Nessun artista sarà mai veramente avvolto dal mistero dell’anonimato quanto Bansky, di cui si conosce solamente il luogo di nascita, Bristol. Le sue opere hanno sconvolto, dissacrato, rivoluzionato il mondo intero – e continuano a farlo. Molte, però, sono andate perdute, la street-art per definizione regala l’arte alla strada, che la fa sua e la inghiotte fino a dissolverla come fa con tutto il resto.

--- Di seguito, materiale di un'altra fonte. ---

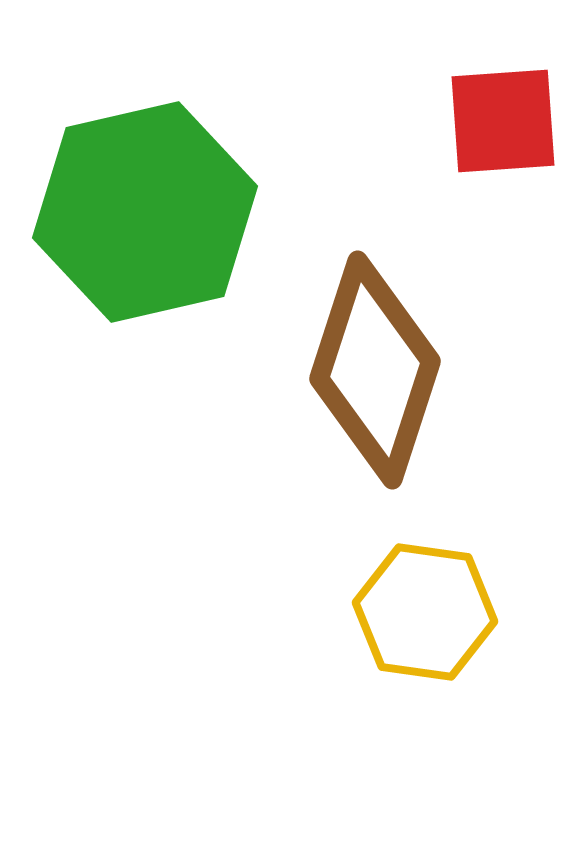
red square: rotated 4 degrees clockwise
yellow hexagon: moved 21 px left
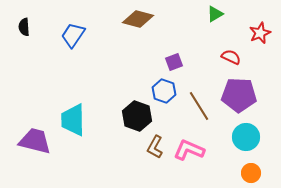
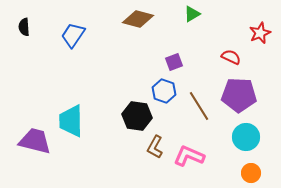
green triangle: moved 23 px left
black hexagon: rotated 12 degrees counterclockwise
cyan trapezoid: moved 2 px left, 1 px down
pink L-shape: moved 6 px down
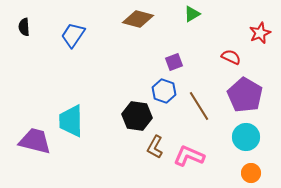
purple pentagon: moved 6 px right; rotated 28 degrees clockwise
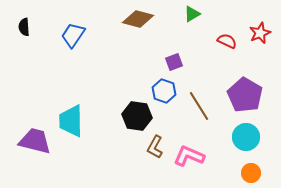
red semicircle: moved 4 px left, 16 px up
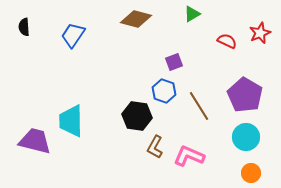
brown diamond: moved 2 px left
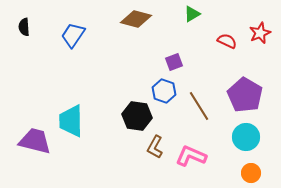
pink L-shape: moved 2 px right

Per fare in modo che non ne venga dimenticata nessuna, la società Artful Events Collective, guidata dal curatore Manu De Ross, ha ideato la mostra The World of Banksy – The immersive experience, che riproduce 120 opere dell’artista direttamente dai muri, ed è in esposizione a Napoli all’Arena Flegrea della Mostra d’Oltremare fino al 4 maggio 2025, per la prima volta in Italia dopo aver fatto tappa a Barcellona, Milano, Parigi, Praga, Bruxelles, Lisbona, Budapest, Cracovia e Dubai, attirando oltre 2 milioni di visitatori.
«Per ricreare le opere abbiamo lavorato su fotografie degli originali», spiega De Ross che così ridona vita a pezzi simbolo del percorso dello street-artist, come Steve Jobs nel campo profughi di Calais, l’immagine dei due agenti di polizia che si baciano, la bambina vietnamita mano nella mano con Topolino e Reagan, il Napoleone velato in groppa al suo cavallo bianco.

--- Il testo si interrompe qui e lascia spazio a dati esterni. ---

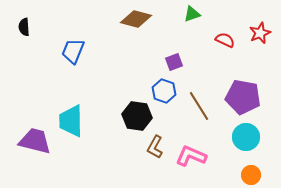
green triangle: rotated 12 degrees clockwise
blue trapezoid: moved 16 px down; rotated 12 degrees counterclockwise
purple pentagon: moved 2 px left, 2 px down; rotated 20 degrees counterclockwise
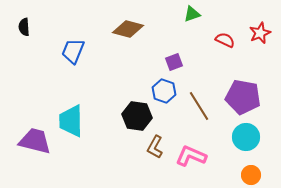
brown diamond: moved 8 px left, 10 px down
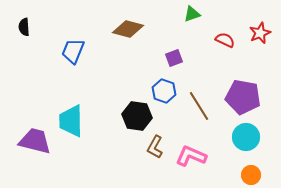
purple square: moved 4 px up
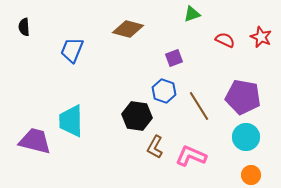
red star: moved 1 px right, 4 px down; rotated 25 degrees counterclockwise
blue trapezoid: moved 1 px left, 1 px up
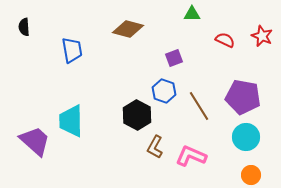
green triangle: rotated 18 degrees clockwise
red star: moved 1 px right, 1 px up
blue trapezoid: rotated 148 degrees clockwise
black hexagon: moved 1 px up; rotated 20 degrees clockwise
purple trapezoid: rotated 28 degrees clockwise
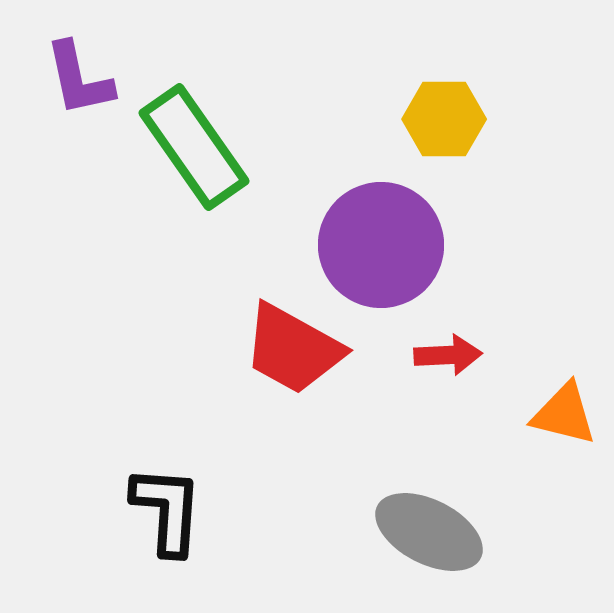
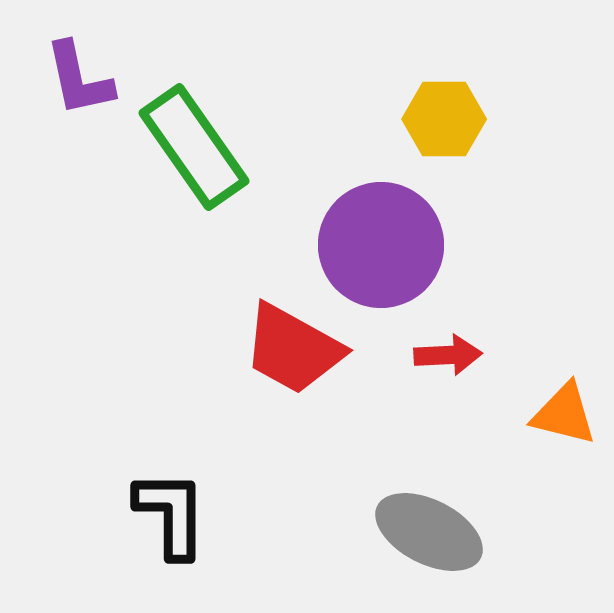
black L-shape: moved 4 px right, 4 px down; rotated 4 degrees counterclockwise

Per farle sembrare ancora più originali, le riproduzioni sono poste su porzioni di muri e vicoli, con tanto di polvere sui marciapiedi.
Il percorso espositivo, che comincia e termina con la Madonna con la pistola, la prima opera italiana di Banksy, ancora oggi perfettamente conservata in una teca lungo via dei tribunali nel centro storico di Napoli, ripercorre tutti in conflitti da cui è stato ed è corrotto il mondo. Nessuno è dispensato: dall’Europa agli Stati Uniti, dal genocidio in Palestina alla guerra in Ucraina, fino all’iconica frase “There’s an elephant in the room, there’s a problem that we never talk about”, per denunciare la fame in Africa.
A completare l’esposizione, i video che testimoniano l’impegno politico di Banksy: dai suoi diversi interventi in Ucraina, alla sua nave salva-migranti, la Louise Michel, che naviga le acque del mediterraneo marchiata dalla bomboletta dell’artista.
«Lui sostiene che le sue opere siano tanto quotate, ma spesso dona i proventi della vendita a sistemi sanitari pubblici – conclude il curatore – e per quanto non abbiamo idea se lui sia mai venuto a visitare la mostra in una delle sue tappe, sappiamo che è a conoscenza dell’esposizione in qualche modo siamo con la coscienza a posto, perché non tradiamo il suo messaggio, oltretutto così come non ha mai autorizzato l’utilizzo delle sue opere non ne ha neanche mai negato il permesso».